Linda Gaines, the Democratic chief precinct judge at the John Edgar Howard Recreation Center in West Baltimore, said voting machines created no problems, though some voters’ names did not appear on voter rolls.

“Everything else is going smoothly,” she said.

Glitches were reported elsewhere in the state, and long lines formed at several polling locations.

Sharon Conn said she spent more than 90 minutes waiting to vote at Samuel Chase Elementary School in Prince George’s County because of machine malfunctions. She said she and dozens of others were forced to use provisional ballots.

Miss Conn said she waited in line three times to use an electronic voting machine, but each time the screen displayed a message indicating it was deactivated.

Linda Schade, spokeswoman for TrueVoteMd.org, which monitors elections statewide, said the group received more than 100 reports of voting irregularities, mostly in Prince George’s and Montgomery counties, and in Baltimore.

Miss Schade said the problems included missing power cables and voter access cards for machines, and confusion among precinct judges about the proper procedures.
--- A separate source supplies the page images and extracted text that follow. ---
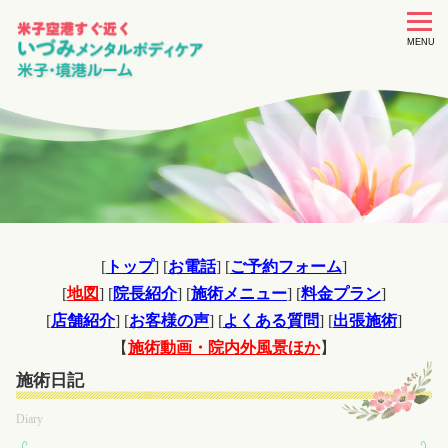
toggle
navigat
MENU
[
トップ
] [
お電話
] [
ご予約フォーム
]
[
地図
] [
院長紹介
] [
施術メニュー
] [
料金プラン
]
[
店舗紹介
] [
お客様の声
] [
よくある質問
] [
出張施術
]
【
施術動画・院内外風景ほか
】
施術日記
Diary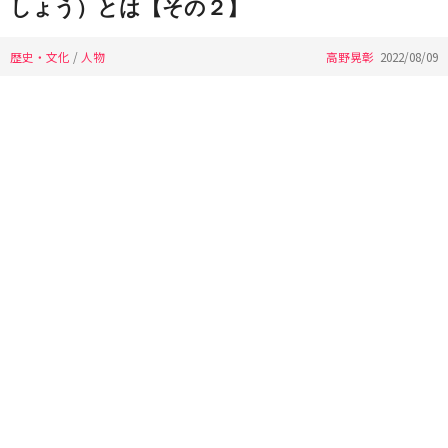
しょう）とは【その２】
歴史・文化
/
人物
高野晃彰
2022/08/09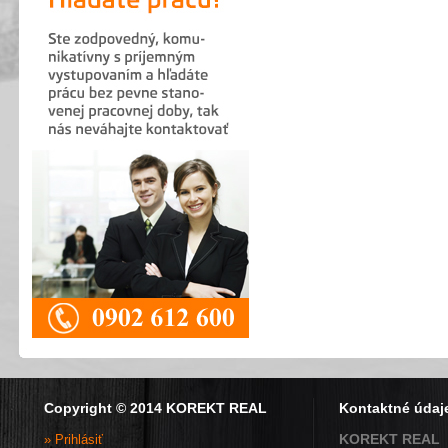
Copyright © 2014 KOREKT REAL
Kontaktné údaj
KOREKT REAL
» Prihlásiť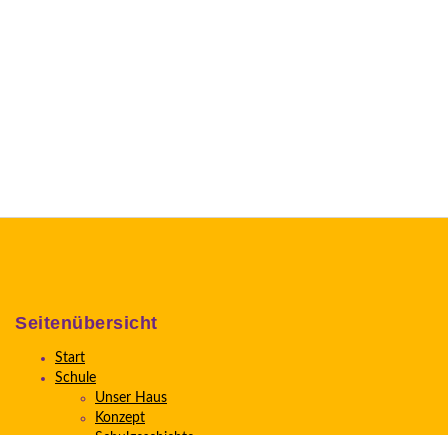
Seitenübersicht
Start
Schule
Unser Haus
Konzept
Schulgeschichte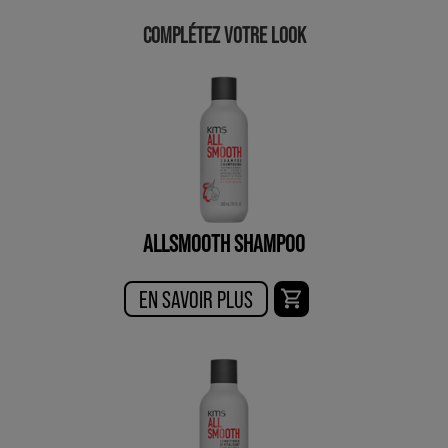
COMPLÉTEZ VOTRE LOOK
ALLSMOOTH SHAMPOO
EN SAVOIR PLUS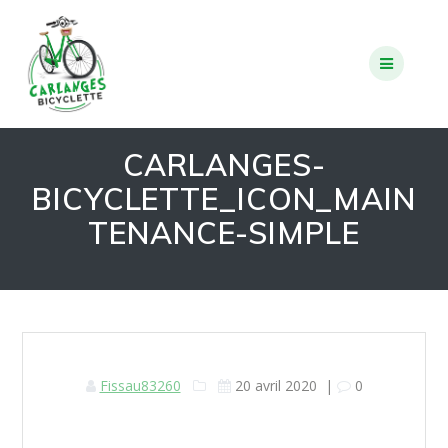
Skip
to
content
CARLANGES-
BICYCLETTE_ICON_MAIN
TENANCE-SIMPLE
Fissau83260
20 avril 2020
|
0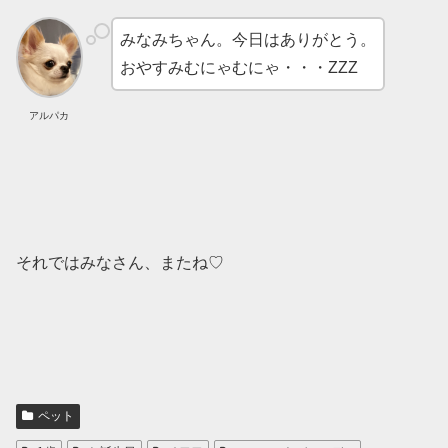
みなみちゃん。今日はありがとう。
おやすみむにゃむにゃ・・・ZZZ
アルパカ
それではみなさん、またね♡
ペット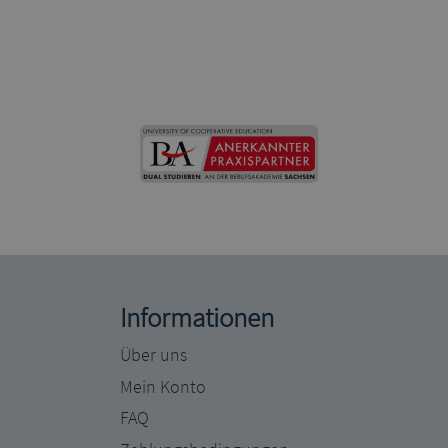
Informationen
Über uns
Mein Konto
FAQ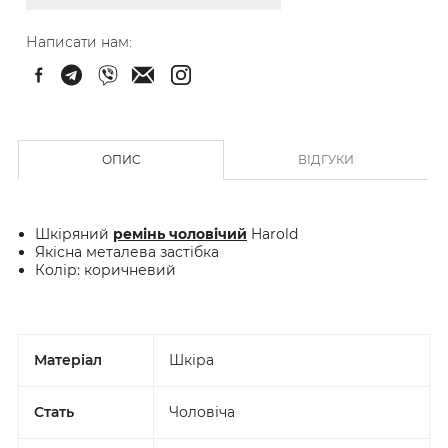
Написати нам:
ОПИС
ВІДГУКИ
Шкіряний
ремінь чоловічий
Harold
Якісна металева застібка
Колір: коричневий
Матеріал
Шкіра
Стать
Чоловіча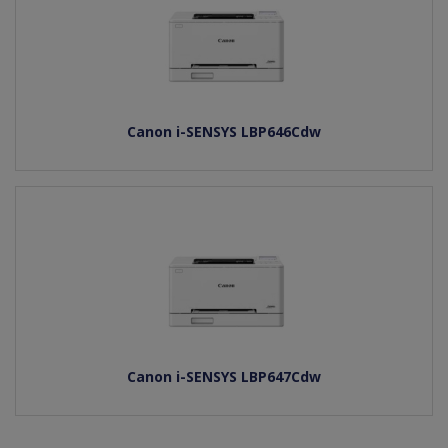
Canon i-SENSYS LBP646Cdw
Canon i-SENSYS LBP647Cdw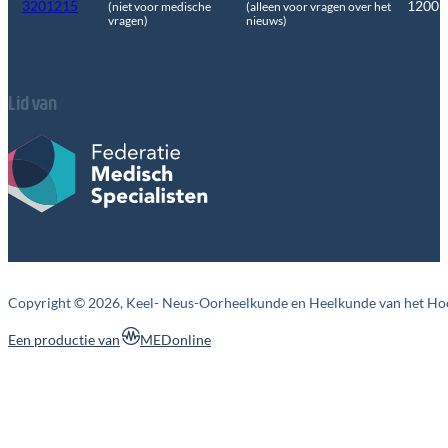
3201215
1200
(niet voor medische
(alleen voor vragen over het
vragen)
nieuws)
Lid van
Copyright © 2026, Keel- Neus-Oorheelkunde en Heelkunde van het Ho
MEDonline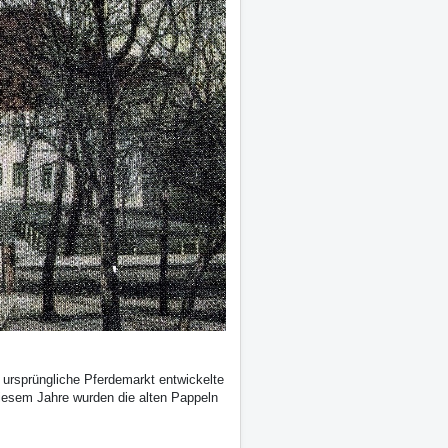
r ursprüngliche Pferdemarkt entwickelte
 diesem Jahre wurden die alten Pappeln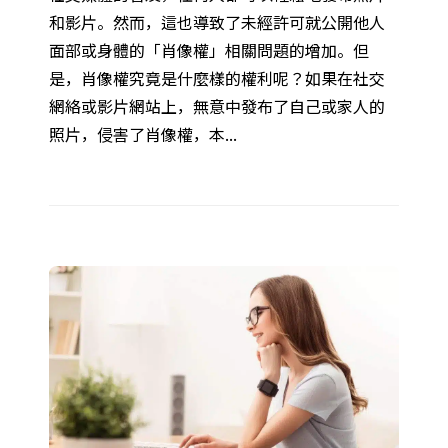
和影片。然而，這也導致了未經許可就公開他人
面部或身體的「肖像權」相關問題的增加。但
是，肖像權究竟是什麼樣的權利呢？如果在社交
網絡或影片網站上，無意中發布了自己或家人的
照片，侵害了肖像權，本...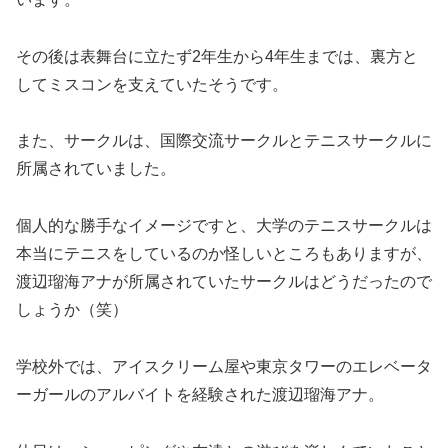
その後は表舞台に立たず2年生から4年生までは、裏方と
してミスコンを支えていたそうです。
また、サークルは、国際交流サークルとテニスサークルに
所属されていました。
個人的な勝手なイメージですと、大学のテニスサークルは
本当にテニスをしているのか怪しいところもありますが、
渡辺瑠海アナが所属されていたサークルはどうだったので
しょうか（笑）
学校外では、アイスクリーム屋や東京タワーのエレベータ
ーガールのアルバイトを経験された渡辺瑠海アナ。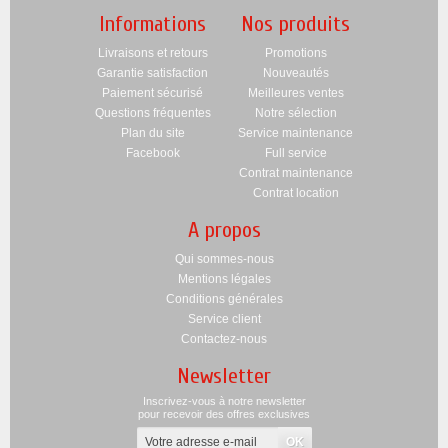
Informations
Nos produits
Livraisons et retours
Promotions
Garantie satisfaction
Nouveautés
Paiement sécurisé
Meilleures ventes
Questions fréquentes
Notre sélection
Plan du site
Service maintenance
Facebook
Full service
Contrat maintenance
Contrat location
A propos
Qui sommes-nous
Mentions légales
Conditions générales
Service client
Contactez-nous
Newsletter
Inscrivez-vous à notre newsletter
pour recevoir des offres exclusives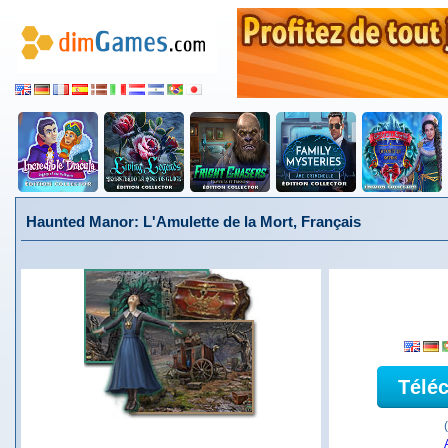
Haunted Manor: L'Amulette de la Mort, Français
Télé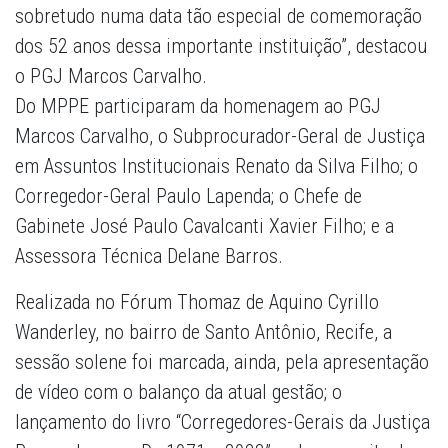
sobretudo numa data tão especial de comemoração
dos 52 anos dessa importante instituição”, destacou
o PGJ Marcos Carvalho.
Do MPPE participaram da homenagem ao PGJ
Marcos Carvalho, o Subprocurador-Geral de Justiça
em Assuntos Institucionais Renato da Silva Filho; o
Corregedor-Geral Paulo Lapenda; o Chefe de
Gabinete José Paulo Cavalcanti Xavier Filho; e a
Assessora Técnica Delane Barros.
Realizada no Fórum Thomaz de Aquino Cyrillo
Wanderley, no bairro de Santo Antônio, Recife, a
sessão solene foi marcada, ainda, pela apresentação
de vídeo com o balanço da atual gestão; o
lançamento do livro “Corregedores-Gerais da Justiça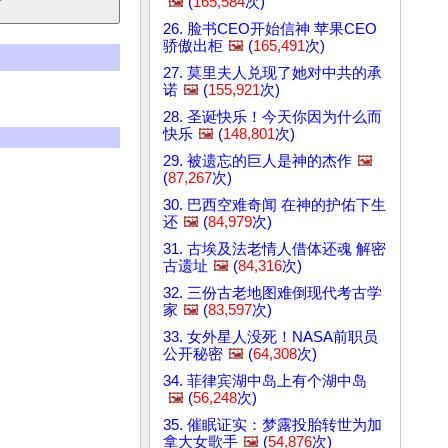
🖼️
(
165,584
次)
26. 脸书CEO开始信神 苹果CEO
骄傲出柜
🖼️
(
165,491
次)
27. 莫里夫人兑现了她对中共的承
诺
🖼️
(
155,921
次)
28. 圣诞快乐！今天你因为什么而
快乐
🖼️
(
148,801
次)
29. 被遗忘的巨人是神的杰作
🖼️
(
87,267
次)
30. 巴西空难奇闻 在神的护佑下生
还
🖼️
(
84,979
次)
31. 古埃及法老情人借体还魂 解密
古遗址
🖼️
(
84,316
次)
32. 三份古老地图难倒现代考古学
家
🖼️
(
83,597
次)
33. 女外星人没死！NASA前职员
公开秘密
🖼️
(
64,308
次)
34. 菲律宾湖中岛上有个湖中岛
🖼️
(
56,248
次)
35. 催眠证实：梦露投胎转世为加
拿大女歌手
🖼️
(
54,876
次)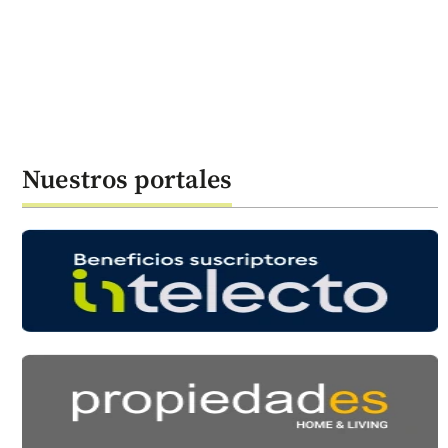
Nuestros portales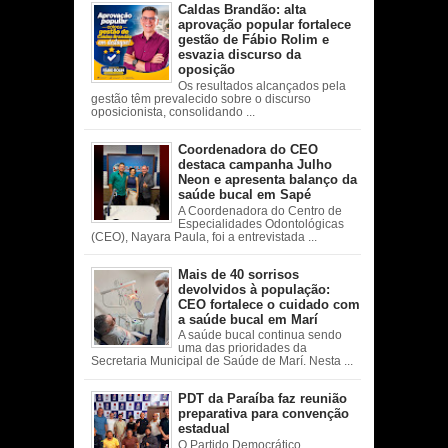
Caldas Brandão: alta
aprovação popular fortalece
gestão de Fábio Rolim e
esvazia discurso da
oposição
Os resultados alcançados pela
gestão têm prevalecido sobre o discurso
oposicionista, consolidando ...
Coordenadora do CEO
destaca campanha Julho
Neon e apresenta balanço da
saúde bucal em Sapé
A Coordenadora do Centro de
Especialidades Odontológicas
(CEO), Nayara Paula, foi a entrevistada ...
Mais de 40 sorrisos
devolvidos à população:
CEO fortalece o cuidado com
a saúde bucal em Marí
A saúde bucal continua sendo
uma das prioridades da
Secretaria Municipal de Saúde de Marí. Nesta ...
PDT da Paraíba faz reunião
preparativa para convenção
estadual
O Partido Democrático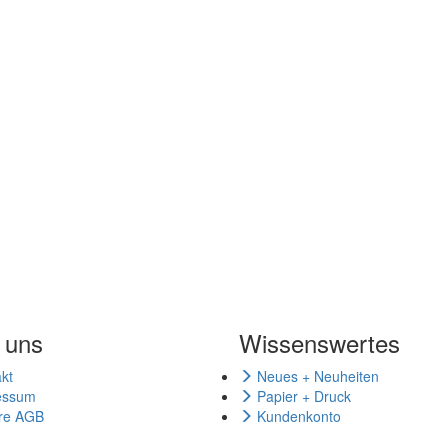
 uns
Wissenswertes
kt
Neues + Neuheiten
essum
Papier + Druck
re AGB
Kundenkonto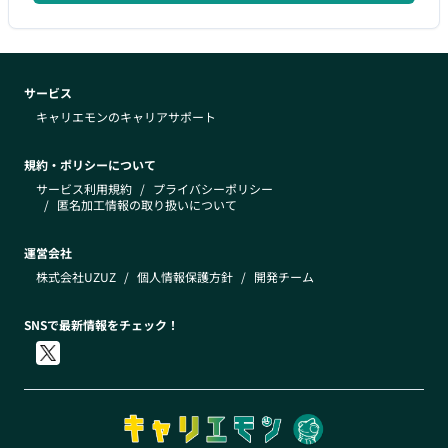
サービス
キャリエモンのキャリアサポート
規約・ポリシーについて
サービス利用規約
/
プライバシーポリシー
/
匿名加工情報の取り扱いについて
運営会社
株式会社UZUZ
/
個人情報保護方針
/
開発チーム
SNSで最新情報をチェック！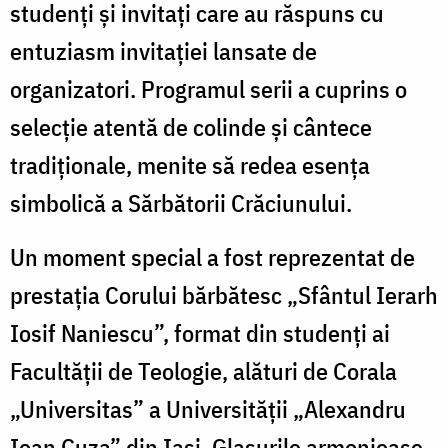
studenți și invitați care au răspuns cu
F
entuziasm invitației lansate de
M
V
organizatori. Programul serii a cuprins o
selecție atentă de colinde și cântece
tradiționale, menite să redea esența
simbolică a Sărbătorii Crăciunului.
Un moment special a fost reprezentat de
prestația Corului bărbătesc „Sfântul Ierarh
Iosif Naniescu”, format din studenți ai
Facultății de Teologie, alături de Corala
„Universitas” a Universității „Alexandru
Ioan Cuza” din Iași. Glasurile armonioase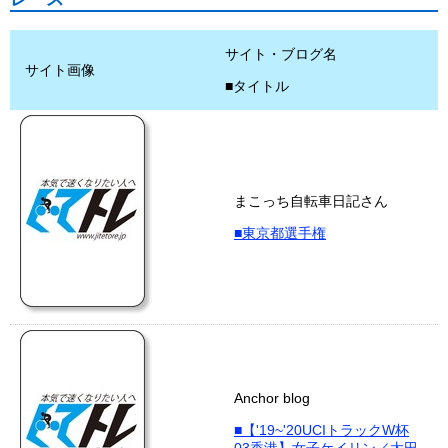
サイト・ブログ名
サイト画像
■タイトル
まこっち自転車日記さん
■東京都選手権
Anchor blog
■【'19~'20UCIトラックW杯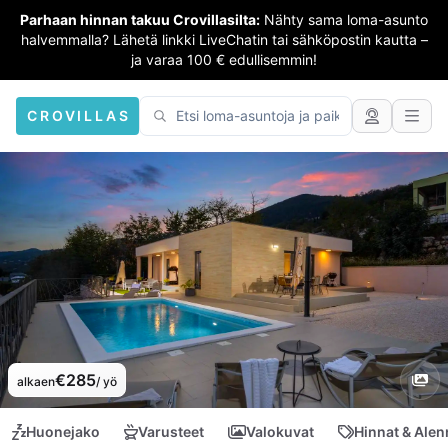
Parhaan hinnan takuu Crovillasilta:
Nähty sama loma-asunto
halvemmalla? Lähetä linkki LiveChatin tai sähköpostin kautta –
ja varaa 100 € edullisemmin!
CROVILLAS
€285
alkaen
/ yö
Huonejako
Varusteet
Valokuvat
Hinnat & Ale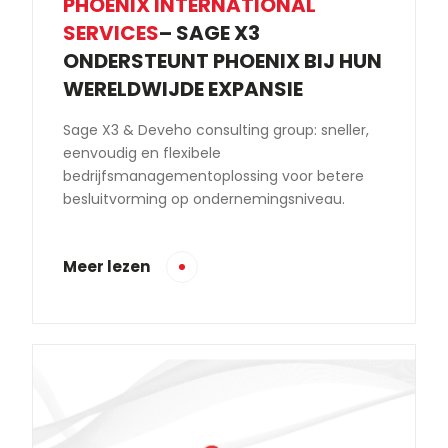
PHOENIX INTERNATIONAL
SERVICES
– SAGE X3
ONDERSTEUNT PHOENIX BIJ HUN
WERELDWIJDE EXPANSIE
Sage X3 & Deveho consulting group: sneller,
eenvoudig en flexibele
bedrijfsmanagementoplossing voor betere
besluitvorming op ondernemingsniveau.
Meer lezen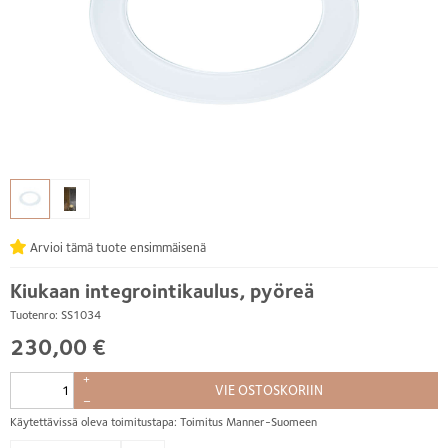
Arvioi tämä tuote ensimmäisenä
Kiukaan integrointikaulus, pyöreä
Tuotenro: SS1034
230,00 €
+
VIE OSTOSKORIIN
–
Käytettävissä oleva toimitustapa: Toimitus Manner-Suomeen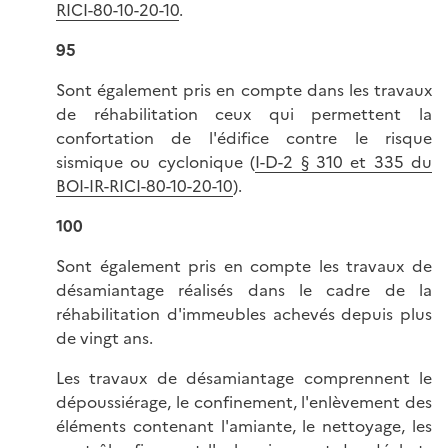
RICI-80-10-20-10
.
95
Sont également pris en compte dans les travaux
de réhabilitation ceux qui permettent la
confortation de l'édifice contre le risque
sismique ou cyclonique (
I-D-2 § 310 et 335 du
BOI-IR-RICI-80-10-20-10
).
100
Sont également pris en compte les travaux de
désamiantage réalisés dans le cadre de la
réhabilitation d'immeubles achevés depuis plus
de vingt ans.
Les travaux de désamiantage comprennent le
dépoussiérage, le confinement, l'enlèvement des
éléments contenant l'amiante, le nettoyage, les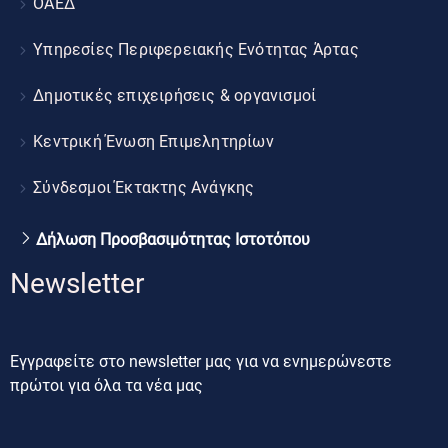
ΟΑΕΔ
Υπηρεσίες Περιφερειακής Ενότητας Άρτας
Δημοτικές επιχειρήσεις & οργανισμοί
Κεντρική Ένωση Επιμελητηρίων
Σύνδεσμοι Έκτακτης Ανάγκης
Δήλωση Προσβασιμότητας Ιστοτόπου
Newsletter
Εγγραφείτε στο newsletter μας για να ενημερώνεστε
πρώτοι για όλα τα νέα μας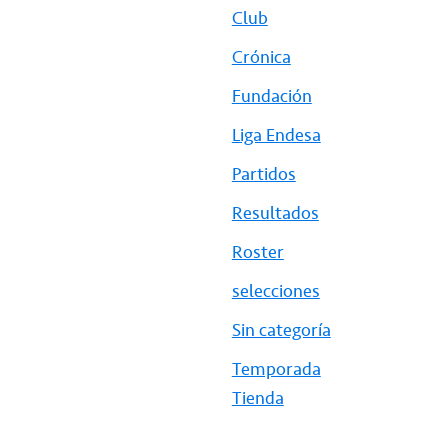
Club
Crónica
Fundación
Liga Endesa
Partidos
Resultados
Roster
selecciones
Sin categoría
Temporada
Tienda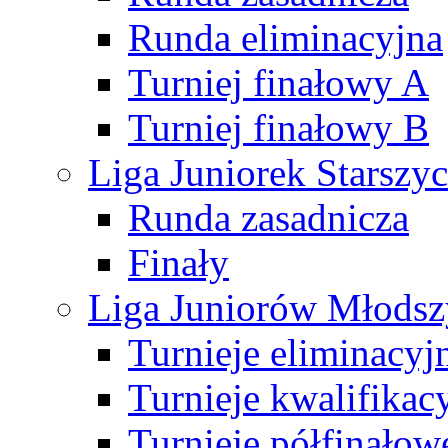
Runda eliminacyjna
Turniej finałowy A
Turniej finałowy B
Liga Juniorek Starsz
Runda zasadnicza
Finały
Liga Juniorów Młods
Turnieje eliminacyj
Turnieje kwalifikac
Turnieje półfinałow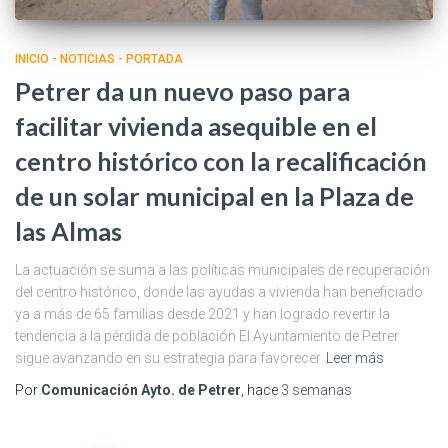
INICIO - NOTICIAS - PORTADA
Petrer da un nuevo paso para
facilitar vivienda asequible en el
centro histórico con la recalificación
de un solar municipal en la Plaza de
las Almas
La actuación se suma a las políticas municipales de recuperación
del centro histórico, donde las ayudas a vivienda han beneficiado
ya a más de 65 familias desde 2021 y han logrado revertir la
tendencia a la pérdida de población El Ayuntamiento de Petrer
sigue avanzando en su estrategia para favorecer
Leer más
Por
Comunicación Ayto. de Petrer
, hace
3 semanas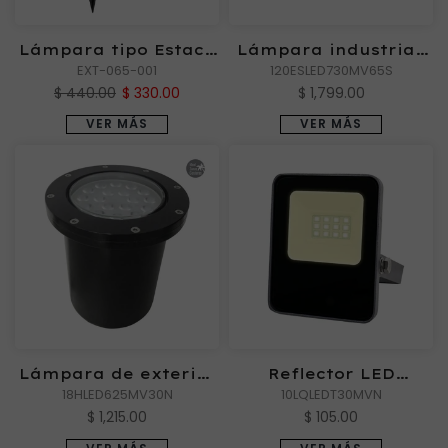
Lámpara tipo Estaca
Lámpara industrial,
Exterior IZAR
EXT-065-001
exterior LED para
120ESLED730MV65S
punta de poste, 120
$ 440.00
$ 330.00
$ 1,799.00
W, Luz de día
VER MÁS
VER MÁS
Lámpara de exterior
Reflector LED
LED para empotrar
18HLED625MV30N
Exterior ZIBAL I de
10LQLEDT30MVN
en piso, 18 W, Luz
Luz Cálida
$ 1,215.00
$ 105.00
suave cálida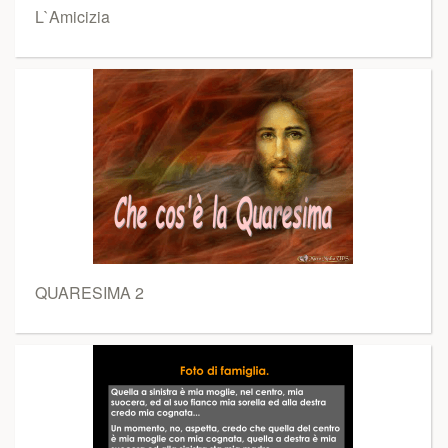
L`Amicizia
QUARESIMA 2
Meanwhile, Virginia State Board of Elections officials said they referred to the FBI “complaints of several instances of alleged voter intimidation and suppression.”

Board Secretary Jean Jensen said officials forwarded reports of phone calls telling voters to stay home or giving the wrong polling location.

Miss Jensen said voters in Fairfax, Accomack, Colonial Heights, Covington and Hampton counties reported receiving misleading phone calls.

“Voters should not be intimidated or deceived by phone messages purporting to be from election officials,” Miss Jensen said. “Any communication from federal, state or local election officials will always be in written form clearly identifying the official source.”

In Arlington, resident Timothy Daly said he received a phone message Sunday from the so-called “Virginia Elections Commission,” telling him he was registered to vote in New York so he couldn’t vote in Virginia.

“If you do show up, you will be charged criminally,” said the message, the text of which appeared on Mr. Daly’s affidavit to the Board of Elections.

Mr. Daly, who has been registered to vote in Virginia since 1998, also has filed a criminal complaint with local prosecutors.

The source of these reported incidents was not clear.

Jay Myerson, general counsel for the Virginia Democratic Party, blamed Republicans.

“We’ve seen this tactic before,” he said.

Christopher LaCivita, senior consultant for Sen. George Allen’s re-election campaign, said neither the Republican Party nor the Allen campaign was responsible.

Turnout in Virginia was heavy, with as many as 65 percent of registered voters projected to cast ballots. That would double the midterm turnout in 2002, officials said.

• Christina Bellantoni and S.A. Miller contributed to this article, which is based in part on wire service reports.